Financial year, in relation to any company or body corporate, means the period ending on the 31st day of March every year, and where it has been incorporated on or after the 1st day of January of a year, the period ending on the 31st day of March of the following year, in respect whereof financial statement of the company or body corporate is made up. [Section 2(41)]
Where a company or body corporate, which is a holding company or a subsidiary or associate company of a company incorporated outside India and is required to follow a different financial year for consolidation of its accounts outside India, the Central Government may, on an application made by that company or body corporate in such form and manner as may be prescribed, allow any period as its financial year, whether or not that period is a year. [Section 2(41)]
- Section 2 of Companies Act, 2013
- Rule 40 of the Companies (Incorporations) Fourth Amendment Rules, 2018
- Regulation 30 and 46 of SEBI (Listing Obligations and Disclosure Requirements) Regulations, 2015
Mandatory Requirements for Change in Financial Year
- Only a Company which is a holding or subsidiary or associate company shall apply for change in financial year to consolidate the accounts with their Parent Foreign Company.
- Approval required of the Concerned Regional Director for the Change in the Financial Year of the Company.
The Following Procedure is to be followed for “Change in Financial Year”
- Convene a Meeting of Board of Directors [As per section 173 & Secretarial Standard-1 (SS-1)]
- Issue Notice of Board Meeting to all the Directors of Company at their addresses registered with the Company, at least 7 days before the date of Board Meeting. A shorter notice can be issued in case of urgent business.
- Attach Agenda, Notes to Agenda and Draft Resolution with the Notice.
- Hold a meeting of Board of Directors of the Company to discuss the agenda.
- Pass requisite Board Resolution with respect to Change in the Financial Year.
- Authorize Company Secretary or any Director to sign and file the relevant form with Registrar of Companies/Regional Director and to do such acts, deeds and things as may be necessary to give effect to the Board’s decision.

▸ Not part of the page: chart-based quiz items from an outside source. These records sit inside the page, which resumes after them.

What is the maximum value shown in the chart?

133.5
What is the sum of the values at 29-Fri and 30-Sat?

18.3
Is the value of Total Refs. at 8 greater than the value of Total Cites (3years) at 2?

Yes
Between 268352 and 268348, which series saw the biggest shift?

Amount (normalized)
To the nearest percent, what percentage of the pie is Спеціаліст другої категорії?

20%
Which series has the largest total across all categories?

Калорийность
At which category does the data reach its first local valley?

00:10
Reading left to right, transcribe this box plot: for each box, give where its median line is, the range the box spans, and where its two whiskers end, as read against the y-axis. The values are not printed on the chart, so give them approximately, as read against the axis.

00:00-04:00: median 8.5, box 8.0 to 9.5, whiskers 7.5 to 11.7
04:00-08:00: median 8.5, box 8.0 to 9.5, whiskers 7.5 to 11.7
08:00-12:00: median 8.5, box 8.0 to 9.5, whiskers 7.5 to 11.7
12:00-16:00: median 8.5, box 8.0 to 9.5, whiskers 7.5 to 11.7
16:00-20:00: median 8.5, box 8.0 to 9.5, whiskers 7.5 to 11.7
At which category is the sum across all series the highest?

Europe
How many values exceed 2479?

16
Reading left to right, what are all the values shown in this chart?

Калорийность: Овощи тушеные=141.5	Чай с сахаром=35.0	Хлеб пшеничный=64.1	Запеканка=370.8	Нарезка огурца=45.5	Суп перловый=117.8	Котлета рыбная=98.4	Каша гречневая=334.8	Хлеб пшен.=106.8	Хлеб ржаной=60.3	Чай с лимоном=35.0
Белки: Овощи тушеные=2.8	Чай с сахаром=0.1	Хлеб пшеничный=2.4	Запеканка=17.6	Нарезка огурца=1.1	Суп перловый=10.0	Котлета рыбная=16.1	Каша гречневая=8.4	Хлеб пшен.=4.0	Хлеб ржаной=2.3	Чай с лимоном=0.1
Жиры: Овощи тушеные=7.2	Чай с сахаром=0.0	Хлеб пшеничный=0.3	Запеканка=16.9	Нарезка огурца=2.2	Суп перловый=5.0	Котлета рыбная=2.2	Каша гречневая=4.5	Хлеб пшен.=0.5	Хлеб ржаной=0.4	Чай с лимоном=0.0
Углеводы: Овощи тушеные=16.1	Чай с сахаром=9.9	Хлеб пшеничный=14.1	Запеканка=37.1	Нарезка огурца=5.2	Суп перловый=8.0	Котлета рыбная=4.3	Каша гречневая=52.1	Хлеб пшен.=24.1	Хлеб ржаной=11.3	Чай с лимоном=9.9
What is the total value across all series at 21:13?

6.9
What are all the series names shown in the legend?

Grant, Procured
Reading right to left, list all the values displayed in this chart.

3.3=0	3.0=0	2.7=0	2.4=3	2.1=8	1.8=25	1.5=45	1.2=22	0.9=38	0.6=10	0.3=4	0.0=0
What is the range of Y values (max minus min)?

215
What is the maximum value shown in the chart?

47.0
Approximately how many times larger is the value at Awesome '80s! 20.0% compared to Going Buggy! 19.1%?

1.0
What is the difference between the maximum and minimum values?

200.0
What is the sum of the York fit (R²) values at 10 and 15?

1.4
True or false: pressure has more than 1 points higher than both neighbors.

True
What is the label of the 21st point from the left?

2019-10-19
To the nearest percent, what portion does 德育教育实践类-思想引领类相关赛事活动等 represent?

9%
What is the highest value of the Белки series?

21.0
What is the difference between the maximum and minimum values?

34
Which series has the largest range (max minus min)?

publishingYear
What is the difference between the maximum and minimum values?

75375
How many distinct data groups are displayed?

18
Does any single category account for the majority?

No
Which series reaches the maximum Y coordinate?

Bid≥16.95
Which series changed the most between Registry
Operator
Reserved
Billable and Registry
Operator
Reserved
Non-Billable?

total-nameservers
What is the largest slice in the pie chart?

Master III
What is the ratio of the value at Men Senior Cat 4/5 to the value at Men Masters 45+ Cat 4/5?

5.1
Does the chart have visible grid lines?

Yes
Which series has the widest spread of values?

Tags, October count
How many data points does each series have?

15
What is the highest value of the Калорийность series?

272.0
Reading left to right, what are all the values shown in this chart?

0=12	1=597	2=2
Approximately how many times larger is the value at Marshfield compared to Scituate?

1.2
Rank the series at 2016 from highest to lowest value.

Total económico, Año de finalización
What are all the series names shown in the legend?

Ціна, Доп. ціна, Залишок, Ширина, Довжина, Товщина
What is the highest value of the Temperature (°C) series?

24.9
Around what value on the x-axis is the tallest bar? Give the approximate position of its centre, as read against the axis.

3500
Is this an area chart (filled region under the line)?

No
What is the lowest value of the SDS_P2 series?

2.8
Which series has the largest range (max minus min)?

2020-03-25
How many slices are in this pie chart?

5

- Prepare and Circulate Draft Minutes within 15 days from the conclusion of the Board Meeting, by Hand/Speed Post/Registered Post/Courier/E-mail to all the Directors for their comments. [Refer the Procedure for Preparation and Signing of Minutes of Board Meeting]
- Making the disclosure of the Board meeting [Regulation 30 and 46(3) of the SEBI (LODR) Regulations, 2015]
In case of listed company, shall first disclose to stock exchange(s) (where shares are listed) about the Board Meeting as soon as reasonably possible but not later than the following:
- thirty minutes from the closure of the meeting of the board of directors in which the decision pertaining to the event or information has been taken
- twelve hours from the occurrence of the event or information, in case the event or information is emanating from within the listed entity
- twenty four hours from the occurrence of the event or information, in case the event or information is not emanating from within the listed entity, from the end of the Board Meeting and update the same on the website of the company within 2 working days.
- Application to Regional Director for change in financial year under section 2(41) [Rule 40 of the Companies (Incorporation)Fourth Amendment Rules, 2018]
- The application for approval of concerned Regional Director under sub-section (41) of section 2, shall be filed in e-Form RD-1 along with the fee as provided in the Companies (Registration Offices and Fees) Rules, 2014 and shall be accompanied by the following documents, namely
- Grounds and reasons for the application
- A copy of the minutes of the board meeting at which the resolution authorizing such change was passed, giving details of the number of votes cast in favour and or against the resolution
- Power of Attorney or Memorandum of Appearance, as the case may be
- Details of any previous application made within last five years for change in financial year and outcome thereof along with copy of order.
- Where the Regional Director on examining the application, referred to in above point (A), finds it necessary to call for further information or finds such application to be defective or incomplete in any respect, he shall give intimation of such information called for or defects or incompleteness, on the last intimated e-mail address of the person or the company, which has filed such application, directing the person or the company to furnish such information, or to rectify defects or incompleteness and to re-submit such application within a period of fifteen days. Maximum of two re-submissions shall be allowed.
- In case where the application is found to be in order, Regional Director shall allow and convey the order within thirty days from the date of application or within thirty days from the date of last re-submission, as the case may be.
- Filing of Form INC-28 with ROC
The order conveyed by the Regional Director shall be filed by the company with the Registrar in Form INC-28 within thirty days from the date of receipt of the order along with fee as provided in the Companies (Registration Offices and Fees) Rules, 2014.